LYNDEN, WA 11/15/2024

Behind The Scenes

With Kate Bauer


What inspired you to write this play?

In the era following the COVID-19 pandemic, I was desperate to supply the students of Caledonia High School with a great fall play experience. Besides the common issues of a heavily female-leaning student body and the need for a huge number of parts, COVID threw us into a more complex world of unknowns. The solution, I would write a play for my students thus giving us the flexibility to meet their needs as they came. The result is a script that is written by a high school teacher, for high school teachers!

I have always loved the works of Lewis Carroll and knew that the students wanted a fun and quirky play. My students also love a script with a bit of a serious twist. The story of Alice seemed like a great fit for my program. But to make it interesting, something new, I turned to the works of Tom Stoppard for inspiration. I knew that telling a known tale from the point of view of a minor character would give us the twist I was looking for. The rest simply fell in place as I thought about the students I was writing for. 


What's your favorite part or line in the play?  Why?

In producing the play, we found several moments that became our favorites. Humpty Dumpty falling off the wall became the techie favorite as it required the most theater magic... and they couldn’t stop giggling at the end of it watching the actor fall. The students at large loved the scene of the rabbits meeting to discuss Alice. Brown’s “I do not brood!” line was done so well by our actor that it became the most quoted line amongst the kids. 

My personal favorite moment is when we first meet Ches. I love a good villain! 


Tell us about the characters? 

The White Rabbit is based on the original rabbit from Lewis Carroll’s work. He is very nervous and tries his best to manage the group and avoid disaster. 

The Spotted Rabbit is meant to reflect a child. He has a much easier time surviving in Wonderland as he is filled with child-like wonder himself. This brave little hero is kind and sweet. He really is a crowd favorite. 

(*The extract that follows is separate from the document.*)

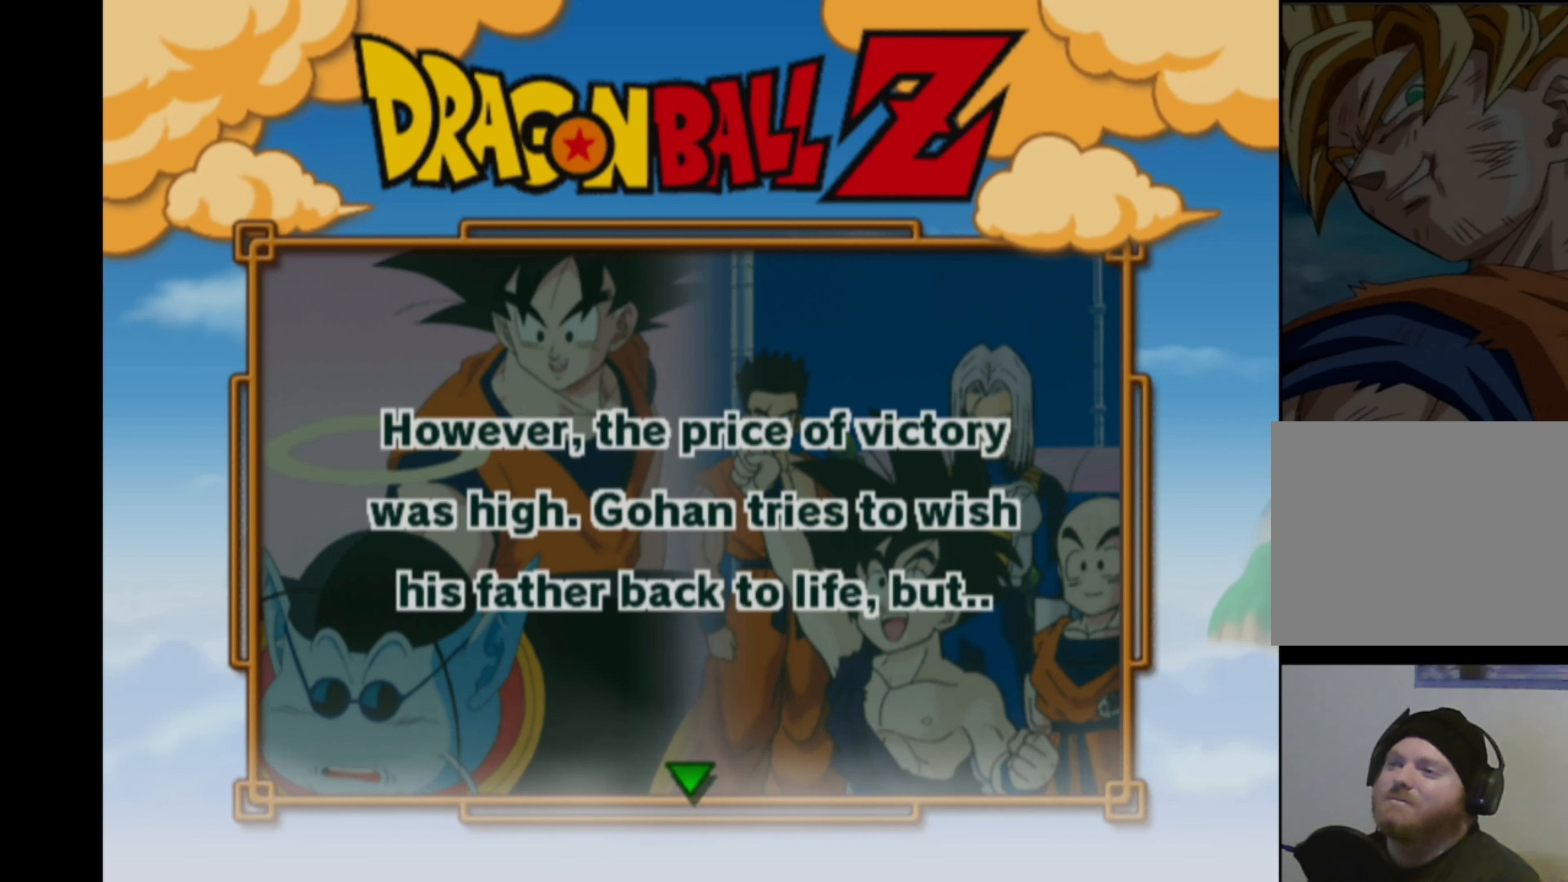
{"buttons": [], "left_stick": "center", "right_stick": "up", "events": [[116, "right_stick", "left"], [316, "right_stick", "up-left"], [500, "right_stick", "up"]]}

The Black Rabbit is the “mom-friend” of the group. He is very protective of his friends and has a strong sense of justice. Since he takes the safety of his friends very personally, he tends to work the hardest to keep Alice safe and takes any failure in this the hardest. 

The Red Rabbit is a loner. She prefers not to get involved in trouble, but is clearly good at using her brains to fix things. Like that one friend who will tell you the truth no matter how ugly, Red Rabbit is honest about her situation in Wonderland and seems to have the clearest understanding of the world. 

The Brown Rabbit is the most complex of the group. He wavers between pessimist and realist. His logical mind doesn’t mess well with the nonsense of Wonderland. He also seems to have the hardest time expressing friendship. In the original production this was the students’ favorite character. Teenagers love a character with internal conflict.


What did you try to achieve with this show?

I wanted to make this classic tale more relatable to the teenagers I work with. My students don’t often read the classics, but they love video games, cartoons, and other media that use classics as inspiration. My goal was to show my students the world Carroll created. I knew they would appreciate it if they could see it!


Do you have anything else you'd like to add?

I hope that this play helps the high school theater community. Often I find myself looking for my next show for what seems like forever. Plays either don’t have a large enough cast, are too male heavy, or aren’t as clean as my school demands. I want to put this play out in the world to help other teachers!